The computer’s voice responded, “At once, Mistress.”
“The files now coming up on your displays,” Lumiya continued, “are from the internal records of the Galactic Alliance Guard. They include details on the assassinations I mentioned a moment ago. By details, I mean details that the holonews services never had. Exact times, places, and methods of assassination. Personal items the victims were carrying. What the victims were doing before they were killed, including recordings of their conversations and transmissions. Things that only the killers and their superiors could possess.”
The fur rippled on K’roylan’s snout, just for a moment. It could have been nothing more than an itch. Lumiya admired his self-control. As cold-blooded as the Bothans could be about such matters, K’roylan could well have lost friends to this spree of assassination, and probably had.
“Irrespective of your earlier statements about imagined Bothan military activity,” he said, “if these files turn out to be accurate, you will earn our thanks. They will be most useful when we prosecute the killer or killers.”
“You are welcome.” Lumiya gave him a nod, pure Hapan condescension. “Now I will go about other duties.
The last file transmitted has information on how and when, to reach me … should you need to.”
The Bothan opened his mouth to reply, but his hologram suddenly disappeared-Lumiya’s computer, primed to send the transmission when she made a specific statement, had done so.
Lumiya sagged in her chair. Her upright posture had put pressure on her abdomen, and it had been a drain through the second half of the conversation to keep the pain at bay. Now she could assume a more comfortable pose and concentrate on managing it.
But she didn’t have forever. The Bothans would check out her files, which would be verified. After all, she’d killed or arranged for the deaths of most of those Bothans-the details she had about those murders were accurate.
And the Bothans would accept her further help. They had to.
Now it was time to offer Jacen a little aid. “Transmit the Syo package to Coruscant and to Jacen,” she said.
“At once, Mistress.”
ELMAS PRIVATE SPACEPORT,
CORONET, CORELLIA, LOUNGE OF THE LOVE COMMANDER
The insertion onto Corellia had not been as difficult a task as Leia and the others had feared.
They’d maintained a high orbit near a cluster of Alliance vessels, nervously waiting for their intelligence authorization to be revealed as a fake, until they had detected a small task force forming up. It consisted of a sensor-heavy shuttle, several starfighters, and a couple of bombers-obviously intended to make one or more reconnaissance passes over the planet’s surface. Playing on their intelligence autorization, Han had commed in, requesting permission to accompany the task force down into the atmosphere.
“Sure,” had come the mission commander’s reply. “But if you get blown up, you can’t expect us to come back and pick up the pieces.”
So they had flown down at the tail end of the task force, had waited until a squadron of Corellian TIE fighters had fallen on the force, and had broken away, using terrain-following flying-as terrifying with Leia at the controls as it would have been with Han doing the honors-until they were well clear of the engagement zone and pursuit.
Now, hours later, they waited in a hangar that cost a fortune to rent but came with the scant protection offered by one smuggler when renting to another. Han’s old contacts continued to pay off-so long as Lando was willing to pay out.

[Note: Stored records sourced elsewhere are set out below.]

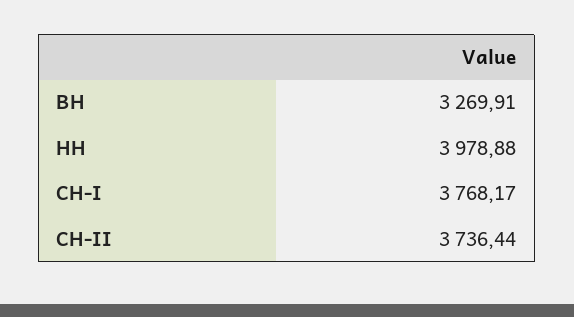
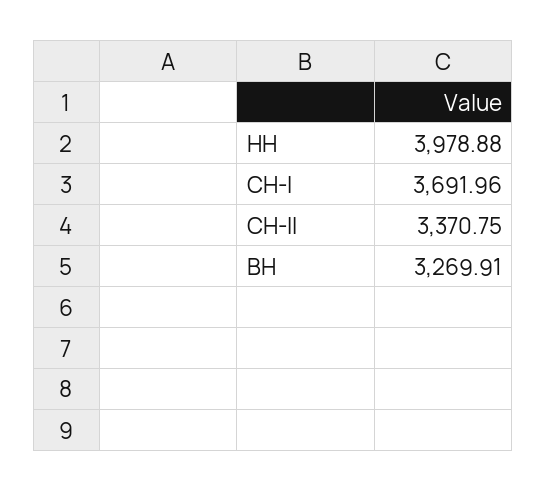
СН-I: 3768.17 -> 3691.96
СН-II: 3736.44 -> 3370.75

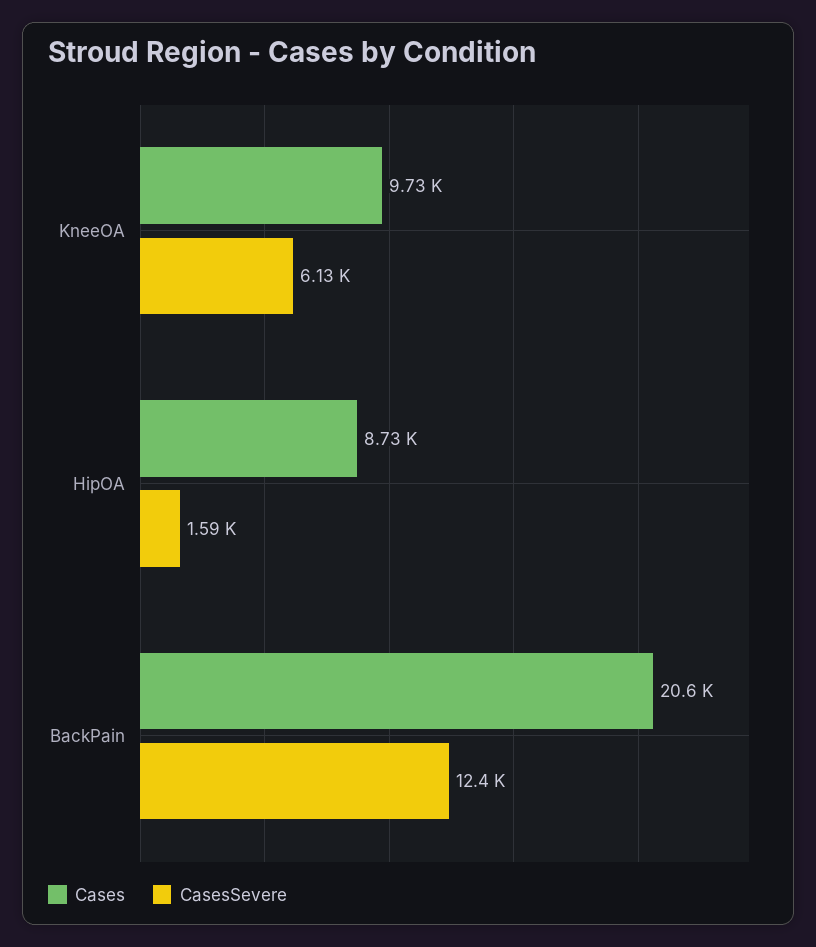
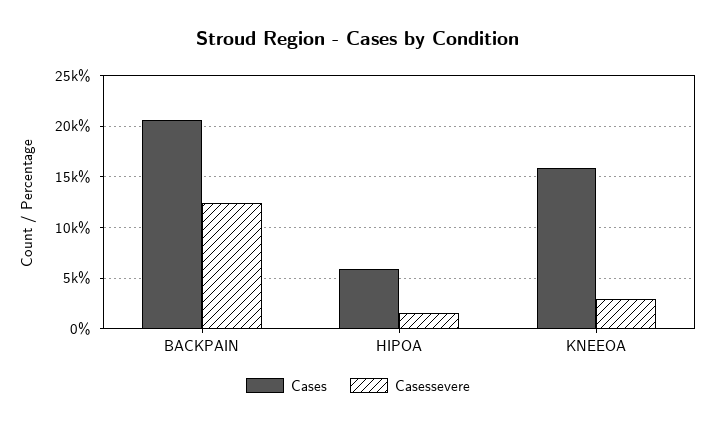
Cases, KneeOA: 9730 -> 16000
CasesSevere, KneeOA: 6130 -> 3000
Cases, HipOA: 8730 -> 6000

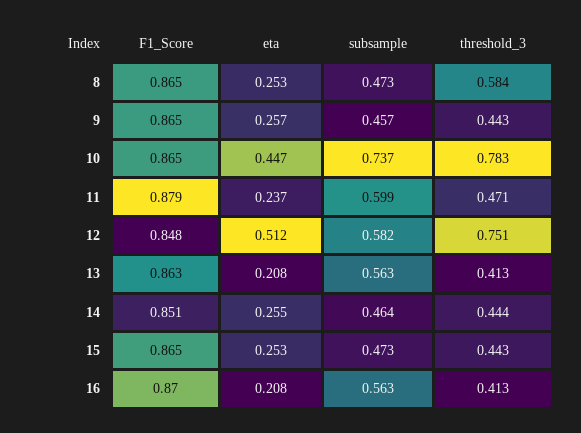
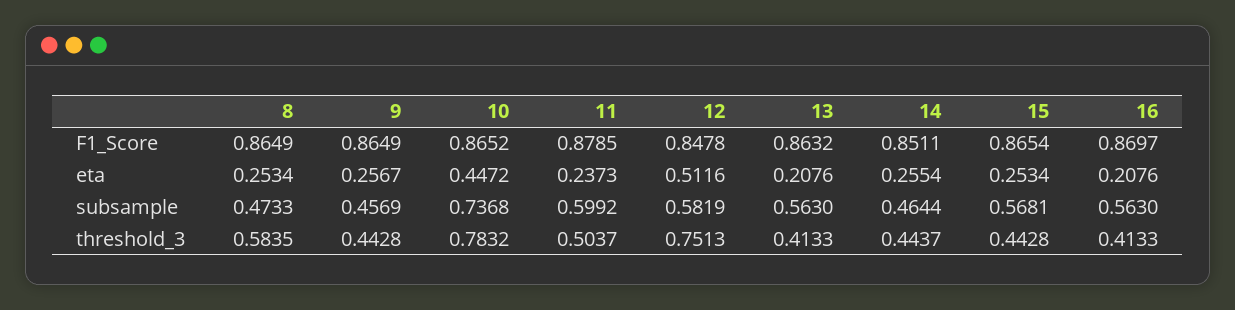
threshold_3, 11: 0.471 -> 0.5037
subsample, 15: 0.473 -> 0.5681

They waited for nightfall and the covering darkness it would bring, as slight as that might be in the heart of the city, and reviewed recent news broadcasts.
One that was often cycled showed Wedge Antilles at his retirement announcement.
“He’d never retire at a time like this,” Leia said, “so he’s being forced out.”
Lando smoothed his false beard. “But is he being forced out because he didn’t approve of the attack on Tenel Ka, or because it was his plan and it failed?”
Han snorted. “He put his career on the line to retake Tralus with a minimum of casualties. That whole mess at Hapes couldn’t have been his plan. It didn’t work the way he thinks.”